The back-to-back Bush and Obama administrations allow us to easily compare the effectiveness of liberal and conservative economic policies. President George W. Bush's record is highlighted by tax cuts largely aimed at giving the wealthiest Americans more money with which to invest, and a looser regulatory regime on businesses. President Obama implemented the Keynesian-style American Recovery and Reinvestment Act (also known as "the stimulus"), repealed the heart of the Bush tax cuts, greatly expanded the federal government's role in health care with the Affordable Care Act, and tightened regulations on several industry sectors including finance and energy.
How do their economic records compare?
Let's start with the big one: jobs. And let's make it fair to Republicans and only look at private sector job creation – no Democratic cheating by putting all the unemployed on the government payroll!
Bush vs. Obama: Private Sector Job Creation
Bush lost private sector jobs over the course of his eight years (the Wall Street Journal declared it the "Worst Track Record On Record" on jobs), while Obama has created a net of 11.6 million private sector jobs during his presidency, and nearly 15 million if you start counting after the Great Recession Bush handed Obama technically ended in mid-2009.
Bush vs. Obama: Unemployment Rate
Similarly, while Bush's policies drove up the unemployment rate, Obama's has pushed it down.
The above, like the other line chart below, is a simplified graph that removes all month-to-month fluctuations during their presidencies, to clarify the bottom line.
Now sometimes reductions in the unemployment rate are dismissed, because the lower percentage comes from unemployed people giving up and leaving the workforce instead of getting a job. In turn, analysts often look at the "employment-population ratio" to see what percent of our population is actually working. But the steady increase in job creation over the last year has begun to lift the employment-population ratio as well.
Under Bush, the employment-population ratio dropped 3.8 percentage points, from 64.4 percent to 60.6 percent. Under Obama, it fell another 2.4 percentage points by October 2013, but since has regained two-thirds of that loss and now sits at 59.7 percent, slightly short of where Bush left off. But the second-term trajectory has been slowly upward, and the net loss of 0.9 percentage points is 2.9 points better than his predecessor.

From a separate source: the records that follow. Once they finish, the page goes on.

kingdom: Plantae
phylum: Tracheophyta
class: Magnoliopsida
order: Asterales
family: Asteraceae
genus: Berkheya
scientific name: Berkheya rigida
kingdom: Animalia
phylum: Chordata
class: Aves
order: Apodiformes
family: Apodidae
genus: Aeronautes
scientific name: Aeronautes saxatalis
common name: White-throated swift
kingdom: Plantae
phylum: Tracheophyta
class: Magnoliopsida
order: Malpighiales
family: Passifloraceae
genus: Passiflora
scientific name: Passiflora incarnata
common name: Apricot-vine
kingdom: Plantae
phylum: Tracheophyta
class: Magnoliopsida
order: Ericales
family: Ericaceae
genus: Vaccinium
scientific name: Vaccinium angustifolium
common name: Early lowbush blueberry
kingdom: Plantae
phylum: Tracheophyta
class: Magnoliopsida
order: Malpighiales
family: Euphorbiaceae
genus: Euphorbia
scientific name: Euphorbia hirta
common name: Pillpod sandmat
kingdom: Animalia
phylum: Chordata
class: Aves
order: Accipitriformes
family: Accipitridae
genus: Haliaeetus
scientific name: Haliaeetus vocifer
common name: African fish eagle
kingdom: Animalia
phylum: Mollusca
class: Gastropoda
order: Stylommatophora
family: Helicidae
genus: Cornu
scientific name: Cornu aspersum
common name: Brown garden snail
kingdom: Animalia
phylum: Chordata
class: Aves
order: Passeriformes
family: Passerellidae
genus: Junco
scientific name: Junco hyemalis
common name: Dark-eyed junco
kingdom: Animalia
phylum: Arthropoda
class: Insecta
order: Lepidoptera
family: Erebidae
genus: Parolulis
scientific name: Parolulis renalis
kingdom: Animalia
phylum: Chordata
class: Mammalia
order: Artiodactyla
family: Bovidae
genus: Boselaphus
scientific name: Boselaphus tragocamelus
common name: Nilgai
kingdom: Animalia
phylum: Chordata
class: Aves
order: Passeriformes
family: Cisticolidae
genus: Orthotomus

Again, Obama's overall record bests Bush's ... lest you thought Bush's near-doubling of the unemployment rate was due to millions of people rushing to get back into the job hunt.
Bush vs. Obama: Corporate Profits
The earlier versions of this "3 Simple Charts" post noted that looking at corporate profits might seem off-base when the middle class is still struggling. But now we have a bonus fourth chart...
Bush vs. Obama: Household Income
Median household income was down 4.2 percent on Bush's watch and then another 4.9 percent during Obama's first term.
But median household income leaped 5.2 percent in 2015 (see Table H-5 on this Census Bureau page of household income data), giving Obama a net increase versus Bush's net decrease.
Also, average hourly earnings of private sector employees have risen, though slowly, up 17 percent during the course of Obama's presidency. The other silver lining for the middle class is that inflation has been lower under Obama than Bush so wages haven't lost much purchasing power.
Still, a big debate awaits us on how we further improve wage growth to ensure middle-class prosperity. Considering that under Bush, corporations did worse than under Obama, household income still fell and private sector jobs were lost, perhaps conservative economic policies should not be our North Star.